Shoot. I feel safe with him. For the first time, I felt the strains on my heart loosen up. But I know I'm not ready to open my heart to him. I'm not ready for him to carry it like Kayden did. Though I feel safe, I can never trust the same again. His hand covered mine like a tree shading me from the sun. "I'm alright. Nothing like a good ole fashioned rough week to celebrate my winning streak in court." I chuckled lightly. "Nothing I'm not used to already."

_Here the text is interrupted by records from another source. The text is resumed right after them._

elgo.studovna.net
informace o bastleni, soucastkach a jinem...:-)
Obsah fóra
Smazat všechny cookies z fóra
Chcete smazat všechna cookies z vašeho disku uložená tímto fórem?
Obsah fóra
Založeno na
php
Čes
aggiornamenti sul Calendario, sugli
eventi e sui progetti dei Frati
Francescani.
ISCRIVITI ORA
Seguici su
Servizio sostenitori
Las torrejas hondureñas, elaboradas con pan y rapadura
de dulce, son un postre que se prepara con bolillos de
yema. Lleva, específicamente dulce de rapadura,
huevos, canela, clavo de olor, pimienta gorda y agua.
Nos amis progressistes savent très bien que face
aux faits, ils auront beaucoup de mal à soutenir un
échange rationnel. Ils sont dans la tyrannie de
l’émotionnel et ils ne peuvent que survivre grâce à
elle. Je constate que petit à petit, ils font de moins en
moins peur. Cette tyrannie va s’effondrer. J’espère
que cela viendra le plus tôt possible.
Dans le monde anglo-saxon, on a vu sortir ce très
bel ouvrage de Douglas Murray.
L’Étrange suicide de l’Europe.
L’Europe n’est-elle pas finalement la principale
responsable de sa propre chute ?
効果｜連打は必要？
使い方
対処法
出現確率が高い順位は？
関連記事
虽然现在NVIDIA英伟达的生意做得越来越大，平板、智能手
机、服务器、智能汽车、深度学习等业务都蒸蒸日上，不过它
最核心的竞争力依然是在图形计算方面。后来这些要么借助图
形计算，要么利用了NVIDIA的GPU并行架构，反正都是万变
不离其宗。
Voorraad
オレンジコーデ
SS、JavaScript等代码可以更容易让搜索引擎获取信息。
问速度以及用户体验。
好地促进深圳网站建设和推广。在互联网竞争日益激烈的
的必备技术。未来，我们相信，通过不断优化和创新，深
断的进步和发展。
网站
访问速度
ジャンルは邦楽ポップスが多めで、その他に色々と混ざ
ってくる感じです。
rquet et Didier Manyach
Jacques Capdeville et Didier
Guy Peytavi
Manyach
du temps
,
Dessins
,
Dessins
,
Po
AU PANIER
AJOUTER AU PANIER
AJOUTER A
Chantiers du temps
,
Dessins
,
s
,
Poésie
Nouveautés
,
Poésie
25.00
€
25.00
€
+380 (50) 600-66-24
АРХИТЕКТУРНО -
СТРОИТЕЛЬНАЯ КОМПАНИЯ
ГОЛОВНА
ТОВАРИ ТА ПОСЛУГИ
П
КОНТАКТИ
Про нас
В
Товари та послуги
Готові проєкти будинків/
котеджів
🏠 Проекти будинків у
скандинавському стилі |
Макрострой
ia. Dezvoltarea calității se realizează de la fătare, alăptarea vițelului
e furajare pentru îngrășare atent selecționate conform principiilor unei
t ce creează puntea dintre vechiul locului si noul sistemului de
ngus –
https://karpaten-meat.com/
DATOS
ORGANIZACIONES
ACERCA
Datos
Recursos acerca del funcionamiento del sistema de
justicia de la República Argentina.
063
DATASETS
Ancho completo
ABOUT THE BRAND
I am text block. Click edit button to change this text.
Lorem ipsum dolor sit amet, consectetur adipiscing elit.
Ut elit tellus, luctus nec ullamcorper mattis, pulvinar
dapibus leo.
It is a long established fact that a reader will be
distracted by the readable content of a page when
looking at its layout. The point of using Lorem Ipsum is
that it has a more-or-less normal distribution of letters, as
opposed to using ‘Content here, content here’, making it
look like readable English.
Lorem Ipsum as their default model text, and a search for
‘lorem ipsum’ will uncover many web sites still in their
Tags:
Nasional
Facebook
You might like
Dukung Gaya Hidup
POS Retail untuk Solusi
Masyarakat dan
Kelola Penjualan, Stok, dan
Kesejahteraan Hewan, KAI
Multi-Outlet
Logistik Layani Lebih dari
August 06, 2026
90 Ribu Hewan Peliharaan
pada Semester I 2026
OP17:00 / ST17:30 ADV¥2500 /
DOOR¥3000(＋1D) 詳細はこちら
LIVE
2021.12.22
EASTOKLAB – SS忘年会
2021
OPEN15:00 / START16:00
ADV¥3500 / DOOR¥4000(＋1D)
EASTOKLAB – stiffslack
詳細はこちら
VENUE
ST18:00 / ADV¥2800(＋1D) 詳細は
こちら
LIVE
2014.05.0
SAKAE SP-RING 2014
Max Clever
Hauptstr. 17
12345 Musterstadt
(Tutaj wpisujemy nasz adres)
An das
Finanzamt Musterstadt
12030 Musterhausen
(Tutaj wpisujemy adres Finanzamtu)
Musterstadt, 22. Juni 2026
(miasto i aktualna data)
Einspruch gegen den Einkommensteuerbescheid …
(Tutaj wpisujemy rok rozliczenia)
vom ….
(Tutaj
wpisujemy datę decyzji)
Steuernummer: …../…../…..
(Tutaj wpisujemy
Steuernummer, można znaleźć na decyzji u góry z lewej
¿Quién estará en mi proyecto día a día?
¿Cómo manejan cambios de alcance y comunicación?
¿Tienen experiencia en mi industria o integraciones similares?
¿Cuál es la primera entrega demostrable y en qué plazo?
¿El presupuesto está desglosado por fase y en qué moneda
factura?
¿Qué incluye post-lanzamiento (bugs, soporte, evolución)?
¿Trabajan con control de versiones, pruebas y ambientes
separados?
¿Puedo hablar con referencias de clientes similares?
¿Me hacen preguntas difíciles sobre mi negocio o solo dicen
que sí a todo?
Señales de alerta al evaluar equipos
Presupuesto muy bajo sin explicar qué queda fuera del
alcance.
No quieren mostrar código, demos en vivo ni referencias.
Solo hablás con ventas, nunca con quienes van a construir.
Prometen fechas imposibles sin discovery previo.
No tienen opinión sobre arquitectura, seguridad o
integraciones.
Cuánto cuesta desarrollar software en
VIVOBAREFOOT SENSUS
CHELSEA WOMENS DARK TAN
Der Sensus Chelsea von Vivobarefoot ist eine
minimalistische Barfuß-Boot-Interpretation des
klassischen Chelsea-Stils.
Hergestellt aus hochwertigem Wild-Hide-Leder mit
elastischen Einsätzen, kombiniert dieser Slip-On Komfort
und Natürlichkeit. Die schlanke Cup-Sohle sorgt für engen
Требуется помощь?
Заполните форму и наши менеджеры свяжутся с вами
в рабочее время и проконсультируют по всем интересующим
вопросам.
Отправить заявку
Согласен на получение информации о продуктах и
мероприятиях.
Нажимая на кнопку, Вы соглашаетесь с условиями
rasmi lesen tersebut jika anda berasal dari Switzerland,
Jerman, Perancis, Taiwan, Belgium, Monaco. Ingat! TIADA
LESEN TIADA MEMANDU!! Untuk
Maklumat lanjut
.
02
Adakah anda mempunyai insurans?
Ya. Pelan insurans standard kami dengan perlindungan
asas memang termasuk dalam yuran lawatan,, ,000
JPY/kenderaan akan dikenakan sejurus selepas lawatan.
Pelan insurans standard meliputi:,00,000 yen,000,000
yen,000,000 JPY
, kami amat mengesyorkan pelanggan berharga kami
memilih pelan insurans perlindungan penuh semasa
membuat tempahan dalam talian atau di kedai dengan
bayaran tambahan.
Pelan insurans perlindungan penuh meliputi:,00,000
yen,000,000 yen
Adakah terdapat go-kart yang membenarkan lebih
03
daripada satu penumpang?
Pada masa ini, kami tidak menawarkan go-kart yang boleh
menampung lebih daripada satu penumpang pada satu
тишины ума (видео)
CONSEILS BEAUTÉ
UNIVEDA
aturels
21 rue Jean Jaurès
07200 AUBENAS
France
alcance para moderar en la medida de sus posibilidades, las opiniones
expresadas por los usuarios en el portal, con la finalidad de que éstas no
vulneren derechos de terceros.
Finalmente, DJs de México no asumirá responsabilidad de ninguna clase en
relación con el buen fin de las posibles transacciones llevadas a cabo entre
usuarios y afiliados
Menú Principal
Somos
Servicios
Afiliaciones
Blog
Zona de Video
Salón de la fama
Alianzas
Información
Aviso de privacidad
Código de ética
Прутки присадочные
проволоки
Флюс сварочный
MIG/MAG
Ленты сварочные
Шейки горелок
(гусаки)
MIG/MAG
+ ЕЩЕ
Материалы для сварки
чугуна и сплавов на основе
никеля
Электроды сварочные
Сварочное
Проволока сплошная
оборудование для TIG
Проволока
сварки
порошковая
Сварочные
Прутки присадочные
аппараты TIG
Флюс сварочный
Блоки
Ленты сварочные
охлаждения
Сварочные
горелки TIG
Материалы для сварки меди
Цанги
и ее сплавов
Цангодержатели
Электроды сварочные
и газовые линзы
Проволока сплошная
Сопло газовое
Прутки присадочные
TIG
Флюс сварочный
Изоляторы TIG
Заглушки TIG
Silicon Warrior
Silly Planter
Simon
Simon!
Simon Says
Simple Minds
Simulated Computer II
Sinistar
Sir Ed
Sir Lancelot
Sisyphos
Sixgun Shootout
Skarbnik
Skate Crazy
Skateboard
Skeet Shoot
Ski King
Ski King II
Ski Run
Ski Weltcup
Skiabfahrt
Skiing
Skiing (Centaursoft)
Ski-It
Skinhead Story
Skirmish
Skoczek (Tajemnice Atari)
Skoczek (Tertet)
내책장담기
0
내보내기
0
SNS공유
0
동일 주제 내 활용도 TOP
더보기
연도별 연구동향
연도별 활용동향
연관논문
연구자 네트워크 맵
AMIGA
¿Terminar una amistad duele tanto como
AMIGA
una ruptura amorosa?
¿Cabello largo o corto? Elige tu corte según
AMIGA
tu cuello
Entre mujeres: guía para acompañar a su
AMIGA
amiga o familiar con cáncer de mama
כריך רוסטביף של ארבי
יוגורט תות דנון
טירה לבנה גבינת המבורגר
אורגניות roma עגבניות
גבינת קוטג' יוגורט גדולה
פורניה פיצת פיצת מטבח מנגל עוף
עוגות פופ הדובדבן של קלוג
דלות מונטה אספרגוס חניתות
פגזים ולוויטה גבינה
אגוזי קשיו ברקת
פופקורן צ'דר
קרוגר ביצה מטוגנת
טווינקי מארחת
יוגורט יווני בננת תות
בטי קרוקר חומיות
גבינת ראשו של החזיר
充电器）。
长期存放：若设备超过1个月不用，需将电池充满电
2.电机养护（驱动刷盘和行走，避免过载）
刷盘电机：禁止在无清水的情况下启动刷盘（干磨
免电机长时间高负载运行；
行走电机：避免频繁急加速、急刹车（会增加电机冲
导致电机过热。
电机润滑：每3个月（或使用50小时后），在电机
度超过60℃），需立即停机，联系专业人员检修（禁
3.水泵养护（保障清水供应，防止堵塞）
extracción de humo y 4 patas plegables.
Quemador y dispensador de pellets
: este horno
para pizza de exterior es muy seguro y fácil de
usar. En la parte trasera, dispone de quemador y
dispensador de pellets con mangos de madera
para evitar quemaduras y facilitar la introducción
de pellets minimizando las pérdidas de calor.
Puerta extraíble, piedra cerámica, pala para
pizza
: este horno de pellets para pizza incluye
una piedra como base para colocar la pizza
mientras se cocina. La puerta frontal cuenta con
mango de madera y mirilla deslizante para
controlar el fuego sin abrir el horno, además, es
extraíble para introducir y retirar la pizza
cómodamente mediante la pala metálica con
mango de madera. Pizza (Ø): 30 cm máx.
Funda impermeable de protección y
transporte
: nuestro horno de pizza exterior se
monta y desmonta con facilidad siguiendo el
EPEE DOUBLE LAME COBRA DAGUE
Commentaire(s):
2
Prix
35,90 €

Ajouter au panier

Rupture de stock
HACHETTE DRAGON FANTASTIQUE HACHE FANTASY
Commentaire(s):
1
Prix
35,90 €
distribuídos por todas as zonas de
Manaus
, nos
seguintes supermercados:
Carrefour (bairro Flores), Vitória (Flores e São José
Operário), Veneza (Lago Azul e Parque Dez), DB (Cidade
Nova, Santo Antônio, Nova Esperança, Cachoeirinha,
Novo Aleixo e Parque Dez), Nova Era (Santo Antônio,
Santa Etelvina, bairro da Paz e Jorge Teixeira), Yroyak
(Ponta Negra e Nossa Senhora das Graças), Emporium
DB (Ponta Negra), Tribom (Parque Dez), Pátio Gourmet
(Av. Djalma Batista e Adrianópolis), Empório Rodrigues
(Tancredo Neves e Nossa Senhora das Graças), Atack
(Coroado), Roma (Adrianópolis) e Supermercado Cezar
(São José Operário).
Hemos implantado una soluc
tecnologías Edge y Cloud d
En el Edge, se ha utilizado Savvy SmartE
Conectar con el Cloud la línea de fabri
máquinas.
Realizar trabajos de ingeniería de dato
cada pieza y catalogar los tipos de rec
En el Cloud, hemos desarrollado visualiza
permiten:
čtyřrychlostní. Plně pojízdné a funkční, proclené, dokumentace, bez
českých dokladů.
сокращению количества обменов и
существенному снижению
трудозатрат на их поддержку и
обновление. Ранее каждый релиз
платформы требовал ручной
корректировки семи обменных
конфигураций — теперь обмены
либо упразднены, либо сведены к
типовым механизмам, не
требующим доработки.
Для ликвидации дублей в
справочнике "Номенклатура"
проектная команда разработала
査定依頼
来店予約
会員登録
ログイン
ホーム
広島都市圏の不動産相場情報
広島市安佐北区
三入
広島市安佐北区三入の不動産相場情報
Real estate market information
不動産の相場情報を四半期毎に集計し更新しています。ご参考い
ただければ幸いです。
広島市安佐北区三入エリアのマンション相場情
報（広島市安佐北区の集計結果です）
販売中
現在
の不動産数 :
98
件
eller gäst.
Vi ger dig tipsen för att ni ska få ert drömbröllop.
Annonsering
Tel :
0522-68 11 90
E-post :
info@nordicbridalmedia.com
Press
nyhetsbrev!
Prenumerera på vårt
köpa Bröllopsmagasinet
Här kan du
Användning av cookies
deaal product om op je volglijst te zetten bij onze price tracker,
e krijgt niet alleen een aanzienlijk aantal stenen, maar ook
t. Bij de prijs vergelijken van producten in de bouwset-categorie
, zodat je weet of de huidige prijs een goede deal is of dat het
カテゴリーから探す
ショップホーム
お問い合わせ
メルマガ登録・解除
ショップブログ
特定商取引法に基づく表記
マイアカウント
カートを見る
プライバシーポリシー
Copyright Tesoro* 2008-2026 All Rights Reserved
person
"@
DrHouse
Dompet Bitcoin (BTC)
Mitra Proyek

"Has Bridget been giving you hell?"

I scoffed quietly so we don't get caught by Mr. Norman. "When is she not giving me hell? I won't be surprised when she takes me to the Colosseum and challenged to a fight to the death for your love." The last part I nearly gagged in disgust. "Please, for the sake of my sanity, leave me alone and date her already. Because I'm two flying pigs away from going back to Juvie for assault."

By the time chemistry ended, word had already gotten out that Lucas put his hand over mine and the leeches already told Bridget. All he did was chuckle. A low, breathy yet rich chuckle rumbled in his chest. "I thought you'd be used to the attention, sweetheart. You're a celebrity after all. Ignore her. She'll get the hint eventually."

"That's what you don't understand, Lucas." I protested as we're walking to our lockers. "Bridget is a girl who won't stop until she gets what she wants. The girl loves you."